▸ ACTIVITY:
This task calls for every line of the material to be output verbatim.

▸ GIVEN DATA:

*-*-*

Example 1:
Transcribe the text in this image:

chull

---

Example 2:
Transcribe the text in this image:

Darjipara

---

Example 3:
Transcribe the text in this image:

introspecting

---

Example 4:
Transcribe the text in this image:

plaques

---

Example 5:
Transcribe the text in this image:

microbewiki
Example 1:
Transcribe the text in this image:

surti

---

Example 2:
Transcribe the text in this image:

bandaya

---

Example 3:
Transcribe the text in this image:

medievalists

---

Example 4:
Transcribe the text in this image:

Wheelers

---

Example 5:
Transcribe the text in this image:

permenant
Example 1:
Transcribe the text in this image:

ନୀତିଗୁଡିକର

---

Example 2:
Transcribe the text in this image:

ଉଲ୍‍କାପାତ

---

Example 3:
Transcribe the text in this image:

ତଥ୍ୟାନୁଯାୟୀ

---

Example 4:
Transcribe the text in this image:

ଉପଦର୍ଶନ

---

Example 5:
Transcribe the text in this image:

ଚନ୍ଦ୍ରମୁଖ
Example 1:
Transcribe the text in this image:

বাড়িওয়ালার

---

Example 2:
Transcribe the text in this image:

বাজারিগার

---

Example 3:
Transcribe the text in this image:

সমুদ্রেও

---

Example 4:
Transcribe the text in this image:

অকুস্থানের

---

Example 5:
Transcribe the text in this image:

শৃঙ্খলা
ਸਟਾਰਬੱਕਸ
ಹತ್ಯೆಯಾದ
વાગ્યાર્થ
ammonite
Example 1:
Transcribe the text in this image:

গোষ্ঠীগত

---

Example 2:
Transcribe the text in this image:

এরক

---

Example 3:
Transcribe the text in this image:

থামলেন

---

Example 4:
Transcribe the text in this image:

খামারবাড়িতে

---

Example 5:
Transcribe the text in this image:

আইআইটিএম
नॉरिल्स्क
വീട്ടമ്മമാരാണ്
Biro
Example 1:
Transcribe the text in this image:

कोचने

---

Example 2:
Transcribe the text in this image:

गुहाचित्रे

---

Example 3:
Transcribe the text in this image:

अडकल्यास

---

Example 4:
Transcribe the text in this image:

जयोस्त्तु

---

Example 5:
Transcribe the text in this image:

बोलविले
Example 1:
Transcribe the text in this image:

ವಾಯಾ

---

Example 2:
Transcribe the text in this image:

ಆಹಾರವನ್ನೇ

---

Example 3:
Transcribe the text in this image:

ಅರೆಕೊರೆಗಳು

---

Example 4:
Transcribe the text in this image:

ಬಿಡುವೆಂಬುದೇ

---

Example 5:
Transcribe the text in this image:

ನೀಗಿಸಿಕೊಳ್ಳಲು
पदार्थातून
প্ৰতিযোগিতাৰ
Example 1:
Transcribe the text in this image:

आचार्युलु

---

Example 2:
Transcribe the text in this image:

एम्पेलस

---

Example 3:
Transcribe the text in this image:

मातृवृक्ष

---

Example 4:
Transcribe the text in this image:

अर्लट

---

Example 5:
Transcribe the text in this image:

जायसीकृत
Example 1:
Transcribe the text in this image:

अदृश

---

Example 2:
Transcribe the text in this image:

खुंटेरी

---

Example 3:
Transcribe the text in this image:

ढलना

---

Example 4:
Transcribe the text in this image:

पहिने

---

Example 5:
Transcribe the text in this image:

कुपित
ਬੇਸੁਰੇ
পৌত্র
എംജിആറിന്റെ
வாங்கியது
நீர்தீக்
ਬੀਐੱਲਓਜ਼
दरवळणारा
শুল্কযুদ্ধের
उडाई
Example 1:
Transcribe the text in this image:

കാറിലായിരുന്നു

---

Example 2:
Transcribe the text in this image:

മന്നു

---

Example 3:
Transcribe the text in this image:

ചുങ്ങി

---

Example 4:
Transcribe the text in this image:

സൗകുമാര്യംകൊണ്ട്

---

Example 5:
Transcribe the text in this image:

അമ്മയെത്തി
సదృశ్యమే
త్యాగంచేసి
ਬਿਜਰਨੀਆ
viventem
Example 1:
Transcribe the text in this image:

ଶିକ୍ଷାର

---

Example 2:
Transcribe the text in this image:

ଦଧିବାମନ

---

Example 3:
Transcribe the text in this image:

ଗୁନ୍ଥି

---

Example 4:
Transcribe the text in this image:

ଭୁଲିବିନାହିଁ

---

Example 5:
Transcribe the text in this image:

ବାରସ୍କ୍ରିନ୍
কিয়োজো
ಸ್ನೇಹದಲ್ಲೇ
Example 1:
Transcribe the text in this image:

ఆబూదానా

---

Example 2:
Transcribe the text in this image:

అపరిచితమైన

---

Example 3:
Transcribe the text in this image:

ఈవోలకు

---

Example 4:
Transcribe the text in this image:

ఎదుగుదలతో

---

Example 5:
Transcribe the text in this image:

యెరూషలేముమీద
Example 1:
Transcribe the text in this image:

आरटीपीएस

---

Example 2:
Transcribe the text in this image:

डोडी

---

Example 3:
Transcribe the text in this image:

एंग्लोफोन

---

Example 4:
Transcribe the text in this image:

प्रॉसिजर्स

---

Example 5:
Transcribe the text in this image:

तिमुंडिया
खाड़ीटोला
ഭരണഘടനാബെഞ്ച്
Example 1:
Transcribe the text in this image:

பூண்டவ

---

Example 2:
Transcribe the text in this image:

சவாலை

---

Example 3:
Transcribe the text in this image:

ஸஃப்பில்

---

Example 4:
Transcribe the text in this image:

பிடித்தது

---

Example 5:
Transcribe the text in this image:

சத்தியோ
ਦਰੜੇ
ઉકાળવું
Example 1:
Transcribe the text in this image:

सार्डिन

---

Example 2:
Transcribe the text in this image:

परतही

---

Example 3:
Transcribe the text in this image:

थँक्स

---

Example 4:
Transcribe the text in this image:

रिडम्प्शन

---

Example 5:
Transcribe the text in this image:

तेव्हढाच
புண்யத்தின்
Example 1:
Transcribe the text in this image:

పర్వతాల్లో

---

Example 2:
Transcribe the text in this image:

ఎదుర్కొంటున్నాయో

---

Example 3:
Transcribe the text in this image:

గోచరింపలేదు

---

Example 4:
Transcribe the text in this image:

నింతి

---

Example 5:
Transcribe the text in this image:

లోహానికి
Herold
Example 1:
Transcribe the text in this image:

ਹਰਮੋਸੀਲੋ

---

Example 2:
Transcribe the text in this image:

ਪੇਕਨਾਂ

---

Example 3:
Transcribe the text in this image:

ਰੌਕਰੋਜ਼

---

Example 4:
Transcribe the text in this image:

*-*-*

▸ RESPONSE TO THE EXERCISE:
Example 1:
Transcribe the text in this image:

chull

---

Example 2:
Transcribe the text in this image:

Darjipara

---

Example 3:
Transcribe the text in this image:

introspecting

---

Example 4:
Transcribe the text in this image:

plaques

---

Example 5:
Transcribe the text in this image:

microbewiki
Example 1:
Transcribe the text in this image:

surti

---

Example 2:
Transcribe the text in this image:

bandaya

---

Example 3:
Transcribe the text in this image:

medievalists

---

Example 4:
Transcribe the text in this image:

Wheelers

---

Example 5:
Transcribe the text in this image:

permenant
Example 1:
Transcribe the text in this image:

ନୀତିଗୁଡିକର

---

Example 2:
Transcribe the text in this image:

ଉଲ୍‍କାପାତ

---

Example 3:
Transcribe the text in this image:

ତଥ୍ୟାନୁଯାୟୀ

---

Example 4:
Transcribe the text in this image:

ଉପଦର୍ଶନ

---

Example 5:
Transcribe the text in this image:

ଚନ୍ଦ୍ରମୁଖ
Example 1:
Transcribe the text in this image:

বাড়িওয়ালার

---

Example 2:
Transcribe the text in this image:

বাজারিগার

---

Example 3:
Transcribe the text in this image:

সমুদ্রেও

---

Example 4:
Transcribe the text in this image:

অকুস্থানের

---

Example 5:
Transcribe the text in this image:

শৃঙ্খলা
ਸਟਾਰਬੱਕਸ
ಹತ್ಯೆಯಾದ
વાગ્યાર્થ
ammonite
Example 1:
Transcribe the text in this image:

গোষ্ঠীগত

---

Example 2:
Transcribe the text in this image:

এরক

---

Example 3:
Transcribe the text in this image:

থামলেন

---

Example 4:
Transcribe the text in this image:

খামারবাড়িতে

---

Example 5:
Transcribe the text in this image:

আইআইটিএম
नॉरिल्स्क
വീട്ടമ്മമാരാണ്
Biro
Example 1:
Transcribe the text in this image:

कोचने

---

Example 2:
Transcribe the text in this image:

गुहाचित्रे

---

Example 3:
Transcribe the text in this image:

अडकल्यास

---

Example 4:
Transcribe the text in this image:

जयोस्त्तु

---

Example 5:
Transcribe the text in this image:

बोलविले
Example 1:
Transcribe the text in this image:

ವಾಯಾ

---

Example 2:
Transcribe the text in this image:

ಆಹಾರವನ್ನೇ

---

Example 3:
Transcribe the text in this image:

ಅರೆಕೊರೆಗಳು

---

Example 4:
Transcribe the text in this image:

ಬಿಡುವೆಂಬುದೇ

---

Example 5:
Transcribe the text in this image:

ನೀಗಿಸಿಕೊಳ್ಳಲು
पदार्थातून
প্ৰতিযোগিতাৰ
Example 1:
Transcribe the text in this image:

आचार्युलु

---

Example 2:
Transcribe the text in this image:

एम्पेलस

---

Example 3:
Transcribe the text in this image:

मातृवृक्ष

---

Example 4:
Transcribe the text in this image:

अर्लट

---

Example 5:
Transcribe the text in this image:

जायसीकृत
Example 1:
Transcribe the text in this image:

अदृश

---

Example 2:
Transcribe the text in this image:

खुंटेरी

---

Example 3:
Transcribe the text in this image:

ढलना

---

Example 4:
Transcribe the text in this image:

पहिने

---

Example 5:
Transcribe the text in this image:

कुपित
ਬੇਸੁਰੇ
পৌত্র
എംജിആറിന്റെ
வாங்கியது
நீர்தீக்
ਬੀਐੱਲਓਜ਼
दरवळणारा
শুল্কযুদ্ধের
उडाई
Example 1:
Transcribe the text in this image:

കാറിലായിരുന്നു

---

Example 2:
Transcribe the text in this image:

മന്നു

---

Example 3:
Transcribe the text in this image:

ചുങ്ങി

---

Example 4:
Transcribe the text in this image:

സൗകുമാര്യംകൊണ്ട്

---

Example 5:
Transcribe the text in this image:

അമ്മയെത്തി
సదృశ్యమే
త్యాగంచేసి
ਬਿਜਰਨੀਆ
viventem
Example 1:
Transcribe the text in this image:

ଶିକ୍ଷାର

---

Example 2:
Transcribe the text in this image:

ଦଧିବାମନ

---

Example 3:
Transcribe the text in this image:

ଗୁନ୍ଥି

---

Example 4:
Transcribe the text in this image:

ଭୁଲିବିନାହିଁ

---

Example 5:
Transcribe the text in this image:

ବାରସ୍କ୍ରିନ୍
কিয়োজো
ಸ್ನೇಹದಲ್ಲೇ
Example 1:
Transcribe the text in this image:

ఆబూదానా

---

Example 2:
Transcribe the text in this image:

అపరిచితమైన

---

Example 3:
Transcribe the text in this image:

ఈవోలకు

---

Example 4:
Transcribe the text in this image:

ఎదుగుదలతో

---

Example 5:
Transcribe the text in this image:

యెరూషలేముమీద
Example 1:
Transcribe the text in this image:

आरटीपीएस

---

Example 2:
Transcribe the text in this image:

डोडी

---

Example 3:
Transcribe the text in this image:

एंग्लोफोन

---

Example 4:
Transcribe the text in this image:

प्रॉसिजर्स

---

Example 5:
Transcribe the text in this image:

तिमुंडिया
खाड़ीटोला
ഭരണഘടനാബെഞ്ച്
Example 1:
Transcribe the text in this image:

பூண்டவ

---

Example 2:
Transcribe the text in this image:

சவாலை

---

Example 3:
Transcribe the text in this image:

ஸஃப்பில்

---

Example 4:
Transcribe the text in this image:

பிடித்தது

---

Example 5:
Transcribe the text in this image:

சத்தியோ
ਦਰੜੇ
ઉકાળવું
Example 1:
Transcribe the text in this image:

सार्डिन

---

Example 2:
Transcribe the text in this image:

परतही

---

Example 3:
Transcribe the text in this image:

थँक्स

---

Example 4:
Transcribe the text in this image:

रिडम्प्शन

---

Example 5:
Transcribe the text in this image:

तेव्हढाच
புண்யத்தின்
Example 1:
Transcribe the text in this image:

పర్వతాల్లో

---

Example 2:
Transcribe the text in this image:

ఎదుర్కొంటున్నాయో

---

Example 3:
Transcribe the text in this image:

గోచరింపలేదు

---

Example 4:
Transcribe the text in this image:

నింతి

---

Example 5:
Transcribe the text in this image:

లోహానికి
Herold
Example 1:
Transcribe the text in this image:

ਹਰਮੋਸੀਲੋ

---

Example 2:
Transcribe the text in this image:

ਪੇਕਨਾਂ

---

Example 3:
Transcribe the text in this image:

ਰੌਕਰੋਜ਼

---

Example 4:
Transcribe the text in this image:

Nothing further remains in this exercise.